O que mais gosto é vê-lo a sair para o campo com uma cesta e voltar com ela cheia de coisas que apanha por ali, dizendo com o seu delicioso sotaque açoriano
“Vocês têm tudo aqui. Têm tudo”.
Tudo são as maçãs do chão do lameiro, com que ele prepara uma sobremesa, são as castanhas que acompanharão um assado num dia, e no seguinte servirão para uma sopa com cogumelos com um toque de caril, são as uvas transformadas num molho a acompanhar perna de borrego na brasa – isto no outono. Na primavera são as folhas de chicória e dentes-de-leão que eu não saberia distinguir entre as ervas rasteiras e ele traz para casa para servir numa salada diferente.

Não tenho o talento do João nem da Monique (cuja especialidade são as sobremesas e as compotas a que dá sempre um toque invulgar), mas sei que nesta altura o campo está cheio de coisas a que ninguém dá uso ou valor.
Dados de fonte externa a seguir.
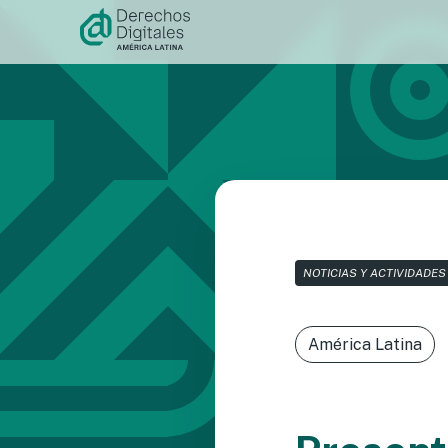
Ir al
contenido
NOTICIAS Y ACTIVIDADES
América Latina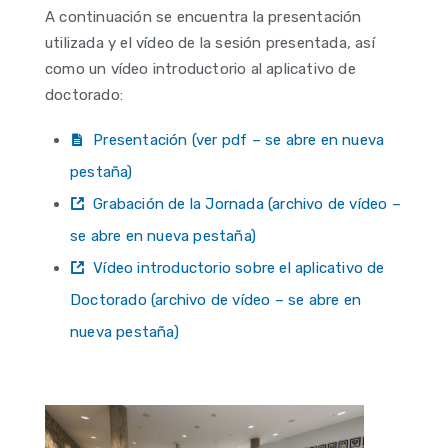
A continuación se encuentra la presentación
utilizada y el vídeo de la sesión presentada, así
como un vídeo introductorio al aplicativo de
doctorado:
Presentación (ver pdf – se abre en nueva
pestaña)
Grabación de la Jornada (archivo de vídeo –
se abre en nueva pestaña)
Vídeo introductorio sobre el aplicativo de
Doctorado (archivo de vídeo – se abre en
nueva pestaña)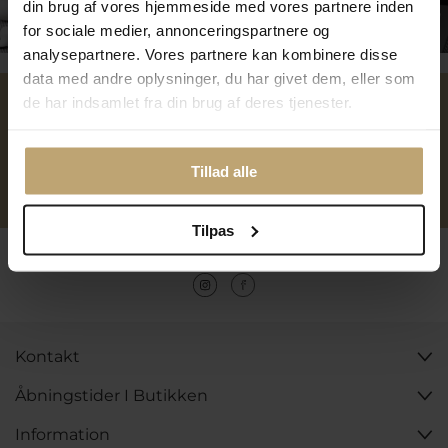
din brug af vores hjemmeside med vores partnere inden
Tilmeld dig kundeklubben
for sociale medier, annonceringspartnere og
analysepartnere. Vores partnere kan kombinere disse
data med andre oplysninger, du har givet dem, eller som
de har indsamlet fra din brug af deres tjenester.
Over 40 års erfaring
Mulighed for gravering
Tillad alle
Personlig kundeservice
Reparation af smykker og
ure
Tilpas
Følg os
Kontakt
Åbningstider I Butikken
Information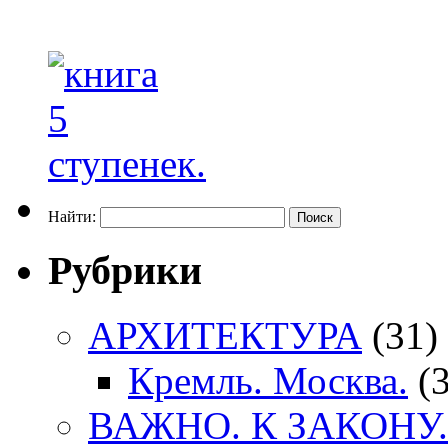
Найти:
Рубрики
АРХИТЕКТУРА
(31)
Кремль. Москва.
(3
ВАЖНО. К ЗАКОНУ.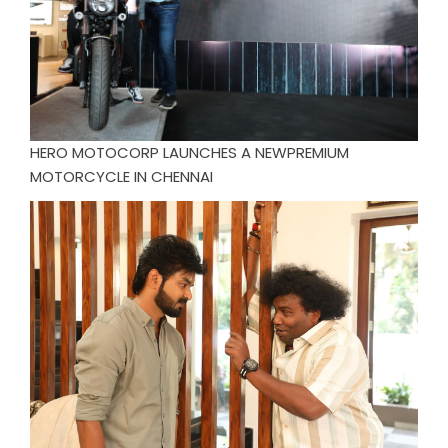
HERO MOTOCORP LAUNCHES A NEWPREMIUM
MOTORCYCLE IN CHENNAI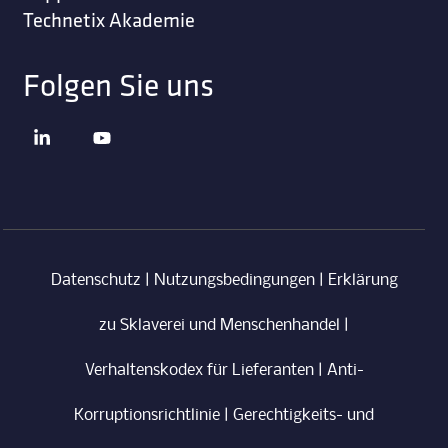
Technetix Akademie
Folgen Sie uns
Datenschutz
|
Nutzungsbedingungen
|
Erklärung
zu Sklaverei und Menschenhandel
|
Verhaltenskodex für Lieferanten
|
Anti-
Korruptionsrichtlinie
|
Gerechtigkeits- und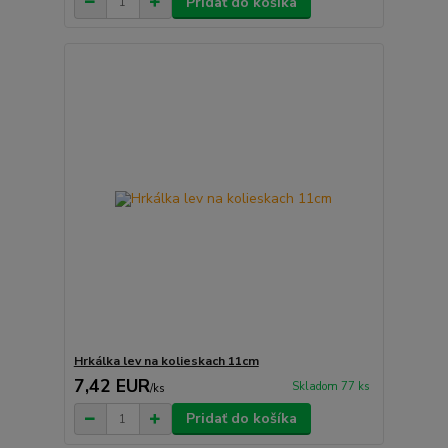
Pridať do košíka
Hrkálka lev na kolieskach 11cm
7,42 EUR
Skladom 77 ks
/
ks
Pridať do košíka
Maçãs pequenas, bichadas mas sumarentas, gordas amoras, abrunhos silvestres, lindíssimos frutos vermelhos dos pilriteiros com que se faz uma geleia que ainda hei de tentar fazer.

Para já limitei-me a fazer uma compota de maçã com cravinho e cardomo, a indispensável compota de amoras, cuja confeção me remete sempre para os passeios de bicicleta que fazia para apanhar os frutos negros nas tardes de setembro antes do começo das aulas. E o licor de abrunhos silvestres, que passou a ser tradição da casa desde que me aventurei a fazê-lo no outono passado.

Vim a saber que este licor é uma especialidade do País Vasco e de Navarra, que ali toma o nome de pacharán e é preparado com anis. Mas a receita que tenho é inglesa, e por isso elaborada com gin.
O resultado será um gin rosado e aromático, ideal para juntar a água tónica e saborear no verão, sentados lá fora, ao lado da sebe de abrunheiros e roseiras-bravas.